Founders, including myself, are often stubborn when it comes to trend-driven marketing. We tend to feel like adding product features purely for the sake of “going viral” is a sellout move, and that we should only build things directly related to our product vision. While staying true to your vision matters, being flexible and adapting to trends when they make sense matters too. Competitive surfing rounds are a reasonable proxy metaphor for how to think about this. When you’re in a surf competition, you’re only allowed out in the water for a certain amount of time, so you have to be strategic about which waves you choose to ride. You want to pick the waves that will get you the most points, but you also can’t hesitate too long and miss out on rides that could be good but aren’t perfect. You’re always under similar time pressure in startups. Miss a growth goal for a single quarter — or sometimes even a single month — and it can be a huge problem for employee retention and fundraising prospects. You can’t afford to be too picky about which trends you choose to ride. If there’s a meme or topic relevant to your product with the potential to get you a lot of attention, jump on it and ship even if it’s not perfectly aligned with your vision.

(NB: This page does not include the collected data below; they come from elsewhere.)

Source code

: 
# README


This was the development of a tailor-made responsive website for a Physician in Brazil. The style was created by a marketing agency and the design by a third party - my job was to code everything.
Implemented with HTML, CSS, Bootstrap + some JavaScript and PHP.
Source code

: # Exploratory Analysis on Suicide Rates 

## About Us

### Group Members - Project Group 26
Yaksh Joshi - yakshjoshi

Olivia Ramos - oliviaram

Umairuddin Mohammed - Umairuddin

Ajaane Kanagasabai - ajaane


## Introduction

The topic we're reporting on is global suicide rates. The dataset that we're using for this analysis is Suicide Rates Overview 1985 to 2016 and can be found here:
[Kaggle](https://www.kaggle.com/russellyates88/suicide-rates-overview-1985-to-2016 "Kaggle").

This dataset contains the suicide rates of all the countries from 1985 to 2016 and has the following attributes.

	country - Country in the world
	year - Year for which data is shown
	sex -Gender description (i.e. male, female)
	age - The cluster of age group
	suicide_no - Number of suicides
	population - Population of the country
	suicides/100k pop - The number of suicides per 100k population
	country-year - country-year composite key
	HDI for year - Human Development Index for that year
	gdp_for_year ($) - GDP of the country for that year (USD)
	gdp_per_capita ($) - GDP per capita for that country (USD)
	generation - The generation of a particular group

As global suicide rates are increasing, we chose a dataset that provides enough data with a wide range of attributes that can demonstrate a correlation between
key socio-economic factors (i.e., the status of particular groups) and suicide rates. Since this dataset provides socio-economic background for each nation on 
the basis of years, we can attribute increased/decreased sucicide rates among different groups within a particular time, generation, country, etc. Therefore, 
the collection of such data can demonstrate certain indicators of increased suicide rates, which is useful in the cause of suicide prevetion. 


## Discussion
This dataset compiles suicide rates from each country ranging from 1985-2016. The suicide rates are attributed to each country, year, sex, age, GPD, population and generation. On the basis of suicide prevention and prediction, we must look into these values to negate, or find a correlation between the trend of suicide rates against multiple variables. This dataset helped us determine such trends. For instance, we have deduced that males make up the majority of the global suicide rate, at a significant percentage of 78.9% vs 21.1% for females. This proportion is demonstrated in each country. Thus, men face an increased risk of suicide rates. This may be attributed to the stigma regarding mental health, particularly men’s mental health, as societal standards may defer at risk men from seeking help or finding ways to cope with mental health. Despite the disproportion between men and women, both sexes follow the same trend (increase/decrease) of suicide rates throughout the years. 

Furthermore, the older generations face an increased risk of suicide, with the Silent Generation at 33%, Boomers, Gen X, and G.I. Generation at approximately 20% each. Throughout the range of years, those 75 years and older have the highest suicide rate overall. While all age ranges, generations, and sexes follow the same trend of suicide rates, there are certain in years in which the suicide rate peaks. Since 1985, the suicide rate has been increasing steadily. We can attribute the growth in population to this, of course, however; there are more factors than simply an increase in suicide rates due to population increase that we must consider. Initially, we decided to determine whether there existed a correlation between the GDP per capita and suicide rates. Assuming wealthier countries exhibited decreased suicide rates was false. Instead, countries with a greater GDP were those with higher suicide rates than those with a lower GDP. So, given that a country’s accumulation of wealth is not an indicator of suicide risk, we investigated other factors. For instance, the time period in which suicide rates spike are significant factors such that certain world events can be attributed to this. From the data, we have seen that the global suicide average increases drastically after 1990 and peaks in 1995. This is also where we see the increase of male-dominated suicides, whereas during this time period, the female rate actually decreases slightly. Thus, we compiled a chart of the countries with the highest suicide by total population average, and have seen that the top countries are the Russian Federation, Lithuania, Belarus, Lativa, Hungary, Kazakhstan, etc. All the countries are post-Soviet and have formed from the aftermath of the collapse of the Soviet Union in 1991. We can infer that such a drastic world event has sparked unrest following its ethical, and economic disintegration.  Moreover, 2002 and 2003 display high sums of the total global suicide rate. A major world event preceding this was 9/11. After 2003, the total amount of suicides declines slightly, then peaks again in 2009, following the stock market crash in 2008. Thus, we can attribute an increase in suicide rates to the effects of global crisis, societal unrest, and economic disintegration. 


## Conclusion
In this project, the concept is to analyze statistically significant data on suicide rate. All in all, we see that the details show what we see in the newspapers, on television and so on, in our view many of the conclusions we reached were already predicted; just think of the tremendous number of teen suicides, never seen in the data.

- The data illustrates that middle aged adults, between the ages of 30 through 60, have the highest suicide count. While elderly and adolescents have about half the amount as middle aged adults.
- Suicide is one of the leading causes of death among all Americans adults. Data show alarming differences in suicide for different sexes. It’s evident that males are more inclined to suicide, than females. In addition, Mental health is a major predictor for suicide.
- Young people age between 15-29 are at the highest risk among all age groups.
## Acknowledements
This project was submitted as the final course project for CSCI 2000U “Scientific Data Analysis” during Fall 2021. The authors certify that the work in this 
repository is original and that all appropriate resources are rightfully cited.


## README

A practical way to get started: turn on post notifications for accounts in your niche that are good at trend-driven marketing and more or less copy what they do. Reply to the same things they reply to, post about the same topics, and use the same formats. You can add your own twist and make real product changes over time as you get more comfortable and start to understand what resonates with your audience.

Just post

If you take nothing else away from this: just post. It increases your odds of getting lucky and making it by orders of magnitude. And odds are nobody’s even going to see your content anyways, so stop worrying about embarrassing yourself.
The slow drip beats the big splash every time. You build skill, audience, and compounding attention — all before your most important launch moment arrives.